In France, wooden buildings represent around 10% of the market, compared to 15% in Germany and 35% in Scandinavia. For multi-unit housing, this drops to 4%. For a material that’s rarely used, there’s a stark contrast with how widely available it is. 29% of France is covered in woodland, making it the fourth European country behind Sweden, Finland and Spain. Developing the sector is a central issue for businesses and governments alike. In light of this, in September 2017 in Bordeaux, the Woodrise Congress put emphasis on practices aimed at developing mid- and high-rise buildings.
The technology is there and it’s gaining ground
Wood is no longer limited to extension projects or self-builds. As environmental and population density issues arise, wooden buildings have really taken off. When facing its competitors, the raw material truly holds its ground. Light and wieldy, it’s renewable, it acts as a carbon sink and is the perfect answer to our modern biophilia needs – or rather, humans’ innate tendency to live close to a natural environment. Wood is also adapted to prefabrication in a factory, promoted by the whole modular architecture trend which promises to reduce pollution from building sites and in-situ construction time. More and more businesses are attempting to make the most out of wood’s qualities, just take Woodoo, who have been all over the media. They see it as the material of the future, transforming it to create a surprising product. Thanks to a method of lignin-extraction and injecting a special “bio-sourced” resin, the new company has created a translucent wood that’s extremely resistant, promising that cities of tomorrows will be “built from wood”.

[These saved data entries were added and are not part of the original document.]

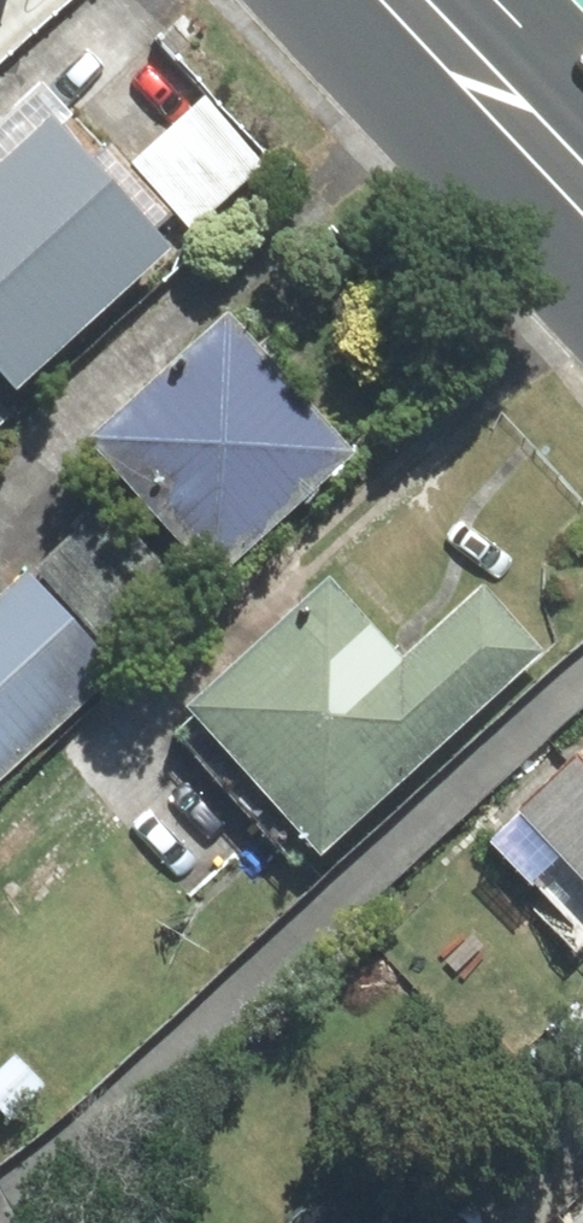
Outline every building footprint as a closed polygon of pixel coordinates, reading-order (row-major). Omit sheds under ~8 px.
[(0,162),(0,380),(16,397),(171,253),(46,119),(0,162)] [(218,315),(80,442),(213,585),(351,458),(218,315)] [(99,510),(34,570),(104,645),(169,585),(99,510)] [(116,671),(23,571),(0,592),(0,778),(116,671)] [(305,877),(543,657),(478,587),(400,659),(326,580),(166,729),(305,877)] [(582,889),(582,754),(487,847),(530,891),(559,864),(582,889)]
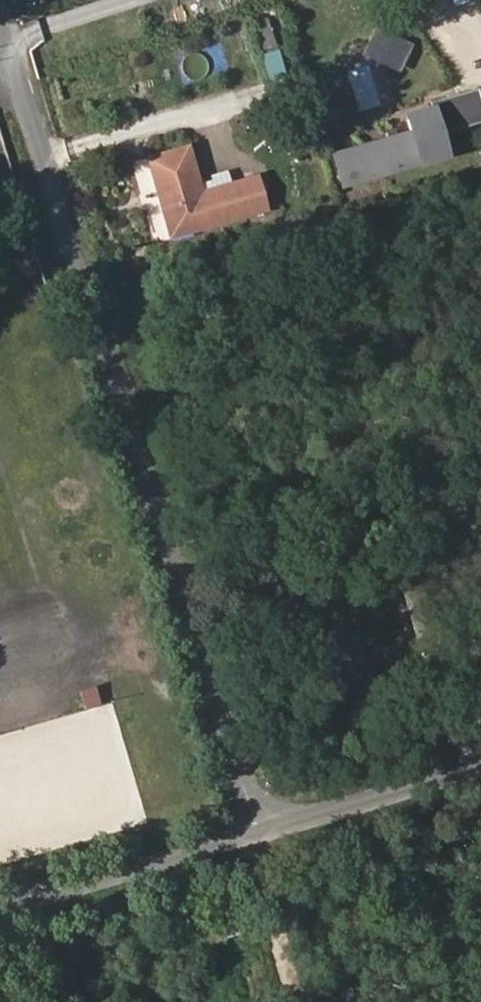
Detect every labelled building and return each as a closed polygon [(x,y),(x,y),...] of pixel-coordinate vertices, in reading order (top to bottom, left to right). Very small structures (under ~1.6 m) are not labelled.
[(281,46),(273,17),(257,22),(265,51),(281,46)] [(290,76),(282,50),(266,55),(275,81),(290,76)] [(450,92),(458,123),(480,117),(480,98),(478,86),(450,92)] [(454,152),(440,105),(405,115),(411,135),(419,162),(454,152)] [(419,162),(411,135),(335,156),(343,184),(419,162)] [(187,146),(149,158),(172,234),(240,214),(232,184),(201,192),(187,146)] [(266,207),(257,177),(232,184),(240,214),(266,207)]
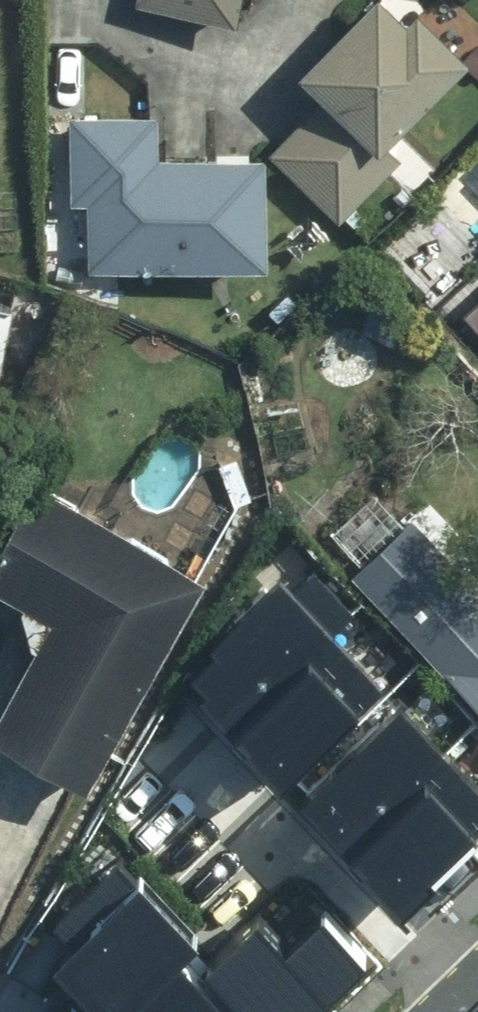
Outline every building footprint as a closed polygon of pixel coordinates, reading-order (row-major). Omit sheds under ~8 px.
[(254,16),(257,0),(170,0),(254,16)] [(405,126),(477,52),(477,43),(437,3),(424,16),(408,0),(383,0),(320,63),(344,87),(292,140),(357,204),(420,140),(405,126)] [(169,106),(80,110),(85,199),(98,199),(102,261),(289,251),(282,144),(171,151),(169,106)] [(96,781),(215,576),(47,481),(0,563),(0,581),(64,618),(1,727),(96,781)] [(426,515),(368,573),(477,682),(477,566),(426,515)] [(181,663),(276,763),(381,664),(286,564),(181,663)] [(295,782),(391,885),(477,805),(477,766),(401,684),(295,782)] [(40,935),(112,1005),(203,912),(131,842),(40,935)] [(326,890),(289,924),(257,891),(137,1004),(145,1011),(279,1011),(365,931),(326,890)]
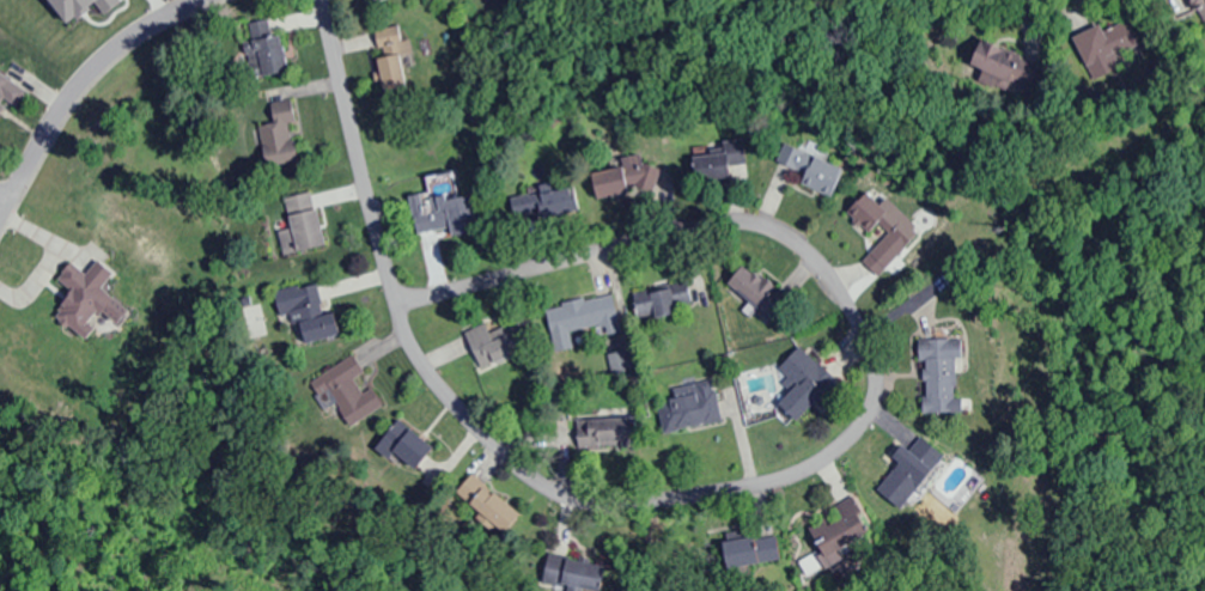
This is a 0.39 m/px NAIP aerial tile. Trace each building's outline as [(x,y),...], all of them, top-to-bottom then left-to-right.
[(1193,12),(1204,6),(1204,0),(1187,0),(1193,12)] [(1075,40),(1088,71),(1140,51),(1128,19),(1075,40)] [(382,93),(405,89),(399,57),(410,55),(408,40),(400,41),(398,27),(371,31),(382,93)] [(248,45),(264,79),(290,67),(274,33),(248,45)] [(1028,92),(1038,61),(978,41),(967,72),(1028,92)] [(4,100),(14,109),(27,92),(0,70),(0,105),(4,100)] [(733,180),(730,162),(745,160),(743,141),(723,143),(724,153),(691,157),(694,185),(733,180)] [(829,198),(843,171),(814,156),(800,183),(829,198)] [(591,171),(595,196),(654,189),(651,163),(591,171)] [(577,210),(569,185),(521,201),(529,226),(577,210)] [(877,225),(902,250),(915,237),(868,190),(844,214),(866,236),(877,225)] [(311,192),(282,199),(295,252),(324,245),(311,192)] [(419,239),(449,233),(450,236),(476,231),(468,192),(421,202),(424,216),(414,218),(419,239)] [(82,276),(70,265),(56,279),(71,293),(52,312),(83,340),(105,316),(115,326),(127,312),(101,288),(112,275),(96,261),(82,276)] [(756,324),(780,303),(751,270),(727,291),(756,324)] [(692,309),(685,282),(631,297),(638,323),(692,309)] [(322,284),(284,291),(294,345),(332,338),(322,284)] [(612,293),(545,309),(555,353),(573,349),(570,336),(619,325),(612,293)] [(464,331),(478,369),(511,357),(507,346),(531,337),(525,321),(489,334),(485,324),(464,331)] [(922,363),(923,414),(957,414),(957,339),(917,339),(917,363),(922,363)] [(778,369),(795,385),(777,404),(796,423),(837,381),(800,345),(778,369)] [(375,405),(354,359),(310,379),(331,425),(375,405)] [(719,419),(707,386),(655,407),(667,439),(719,419)] [(576,420),(576,454),(627,454),(627,421),(576,420)] [(415,476),(435,453),(399,421),(379,443),(415,476)] [(945,459),(919,435),(906,450),(898,443),(886,457),(896,466),(874,489),(897,510),(945,459)] [(517,516),(474,474),(453,495),(495,538),(517,516)] [(841,560),(836,548),(870,532),(854,498),(833,507),(838,516),(805,531),(822,569),(841,560)] [(776,565),(777,538),(724,536),(723,564),(776,565)] [(607,563),(545,557),(542,585),(600,590),(604,590),(607,563)]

In the short term however, structural constraints relating to resistance are diminishing as new technology such as CLT (cross laminated timber) arrives on the scene, meaning wood can scale new heights that were once thought impossible several years ago. Currently under construction, the Mjøstårnet project in Norway should reach 81m high, beating the Brock Commons student residence in Vancouver, the current record holder at 53m. A quick look at the Wikipedia page for the world’s tallest wooden buildings (completed or planned) shows that that world record won’t last long, with many record-breakers expected in the years to come. Sumitomo Forestry’s W350 tower is currently the most ambitious project on the list. The company’s branch dedicated to providing wood to the biggest Japanese businesses has revealed plans to build a 350-meter high tower made of 90% wood, a sheer show of force that also responds to the archipelago’s seismic constraints.
A market in construction
If technology is no longer the blocking point, all that remains doing is structuring this rather niche market. And this is where the state and local authorities play a central role, by welcoming a more environmentally-friendly construction industry that favors the use of wood. In this regard, the new E+C- certification label has come to light, designating positive-energy buildings that have a low carbon footprint, and encouraging the transition towards more environmentally-friendly building materials. The same goes for huge open tenders such as Réinventer Paris, or calls for interest such as the Canadian Government’s Green Construction through Wood (GCWood) Program, that are pushing wood to the forefront via their ambitious projects. In the wake of such transformation, major corporations are getting in on the action, investing in names in the wood industry or creating their own subsidiaries. With its branch dedicated to wood, VINCI has followed suit, making Arbonis its priority. And we already have them to thank for some wonderful constructions, such as the Cité du Vin in Bordeaux, who’s spruce and Douglas fir laminated timber structure reaches 50 meters in height!